> [TASK STATEMENT]
Output every line of text in the data below verbatim, leaving out the pictures.

(Stored dataset items)
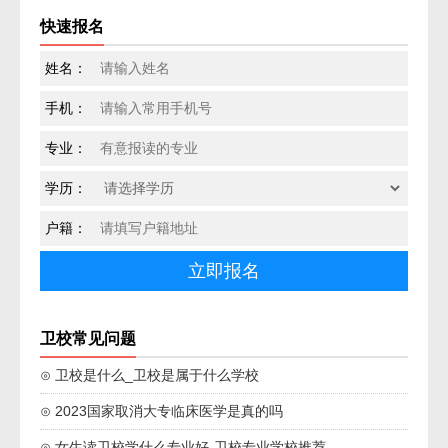
快速报名
姓名：
手机：
专业：
学历：
户籍：
卫校常见问题
⊙ 卫校是什么_卫校是属于什么学校
⊙ 2023国家取消大专临床医学是真的吗
⊙ 女生读卫校学什么专业好-卫校专业学校推荐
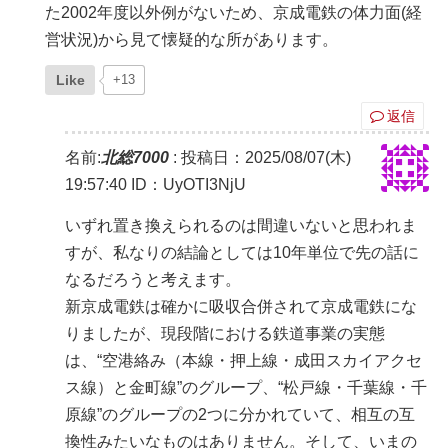
た2002年度以外例がないため、京成電鉄の体力面(経
営状況)から見て懐疑的な所があります。
Like
+13
返信
名前:
北総7000
:
投稿日：2025/08/07(木)
19:57:40
ID：UyOTI3NjU
いずれ置き換えられるのは間違いないと思われま
すが、私なりの結論としては10年単位で先の話に
なるだろうと考えます。
新京成電鉄は確かに吸収合併されて京成電鉄にな
りましたが、現段階における鉄道事業の実態
は、“空港絡み（本線・押上線・成田スカイアクセ
ス線）と金町線”のグループ、“松戸線・千葉線・千
原線”のグループの2つに分かれていて、相互の互
換性みたいなものはありません。そして、いまの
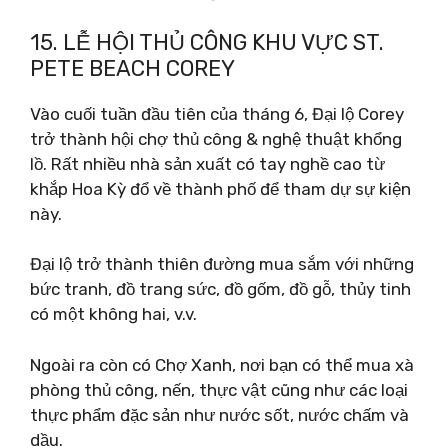
15. LỄ HỘI THỦ CÔNG KHU VỰC ST.
PETE BEACH COREY
Vào cuối tuần đầu tiên của tháng 6, Đại lộ Corey
trở thành hội chợ thủ công & nghệ thuật khổng
lồ. Rất nhiều nhà sản xuất có tay nghề cao từ
khắp Hoa Kỳ đổ về thành phố để tham dự sự kiện
này.
Đại lộ trở thành thiên đường mua sắm với những
bức tranh, đồ trang sức, đồ gốm, đồ gỗ, thủy tinh
có một không hai, v.v.
Ngoài ra còn có Chợ Xanh, nơi bạn có thể mua xà
phòng thủ công, nến, thực vật cũng như các loại
thực phẩm đặc sản như nước sốt, nước chấm và
dầu.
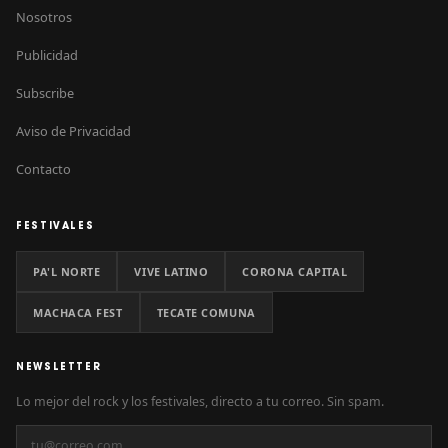
Nosotros
Publicidad
Subscribe
Aviso de Privacidad
Contacto
FESTIVALES
PA'L NORTE
VIVE LATINO
CORONA CAPITAL
MACHACA FEST
TECATE COMUNA
NEWSLETTER
Lo mejor del rock y los festivales, directo a tu correo. Sin spam.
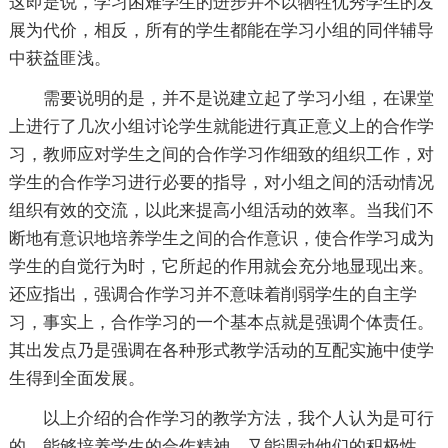
这即是说，学习困难学生的进步并不以牺牲优秀学生的发
展为代价，相反，所有的学生都能在学习小组的同伴辅导
中获益匪浅。
需要说明的是，并不是说建立起了学习小组，在课堂
上进行了几次小组讨论学生就能进行真正意义上的合作学
习，教师应对学生之间的合作学习作细致的组织工作，对
学生的合作学习进行必要的指导，对小组之间的活动情况
组织有效的交流，以此来提高小组活动的效率。当我们不
断地有意识地培养学生之间的合作意识，使合作学习成为
学生的自觉行为时，它所起的作用就会充分地显现出来。
还应指出，强调合作学习并不意味着削弱学生的自主学
习，事实上，合作学习的一个基本点就是强调个体责任。
其出发点乃是强调在各种形式教学活动的互配实施中使学
生得到全面发展。
以上介绍的合作学习的教学方法，我个人认为是可行
的，能够培养学生的合作精神，又能调动他们的积极性，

> [TASK ANSWER]
快速报名
姓名：
手机：
专业：
学历：
户籍：
卫校常见问题
⊙ 卫校是什么_卫校是属于什么学校
⊙ 2023国家取消大专临床医学是真的吗
⊙ 女生读卫校学什么专业好-卫校专业学校推荐
た2002年度以外例がないため、京成電鉄の体力面(経
営状況)から見て懐疑的な所があります。
Like
+13
返信
名前:
北総7000
:
投稿日：2025/08/07(木)
19:57:40
ID：UyOTI3NjU
いずれ置き換えられるのは間違いないと思われま
すが、私なりの結論としては10年単位で先の話に
なるだろうと考えます。
新京成電鉄は確かに吸収合併されて京成電鉄にな
りましたが、現段階における鉄道事業の実態
は、“空港絡み（本線・押上線・成田スカイアクセ
ス線）と金町線”のグループ、“松戸線・千葉線・千
原線”のグループの2つに分かれていて、相互の互
換性みたいなものはありません。そして、いまの
15. LỄ HỘI THỦ CÔNG KHU VỰC ST.
PETE BEACH COREY
Vào cuối tuần đầu tiên của tháng 6, Đại lộ Corey
trở thành hội chợ thủ công & nghệ thuật khổng
lồ. Rất nhiều nhà sản xuất có tay nghề cao từ
khắp Hoa Kỳ đổ về thành phố để tham dự sự kiện
này.
Đại lộ trở thành thiên đường mua sắm với những
bức tranh, đồ trang sức, đồ gốm, đồ gỗ, thủy tinh
có một không hai, v.v.
Ngoài ra còn có Chợ Xanh, nơi bạn có thể mua xà
phòng thủ công, nến, thực vật cũng như các loại
thực phẩm đặc sản như nước sốt, nước chấm và
dầu.
Nosotros
Publicidad
Subscribe
Aviso de Privacidad
Contacto
FESTIVALES
PA'L NORTE
VIVE LATINO
CORONA CAPITAL
MACHACA FEST
TECATE COMUNA
NEWSLETTER
Lo mejor del rock y los festivales, directo a tu correo. Sin spam.
这即是说，学习困难学生的进步并不以牺牲优秀学生的发
展为代价，相反，所有的学生都能在学习小组的同伴辅导
中获益匪浅。
需要说明的是，并不是说建立起了学习小组，在课堂
上进行了几次小组讨论学生就能进行真正意义上的合作学
习，教师应对学生之间的合作学习作细致的组织工作，对
学生的合作学习进行必要的指导，对小组之间的活动情况
组织有效的交流，以此来提高小组活动的效率。当我们不
断地有意识地培养学生之间的合作意识，使合作学习成为
学生的自觉行为时，它所起的作用就会充分地显现出来。
还应指出，强调合作学习并不意味着削弱学生的自主学
习，事实上，合作学习的一个基本点就是强调个体责任。
其出发点乃是强调在各种形式教学活动的互配实施中使学
生得到全面发展。
以上介绍的合作学习的教学方法，我个人认为是可行
的，能够培养学生的合作精神，又能调动他们的积极性，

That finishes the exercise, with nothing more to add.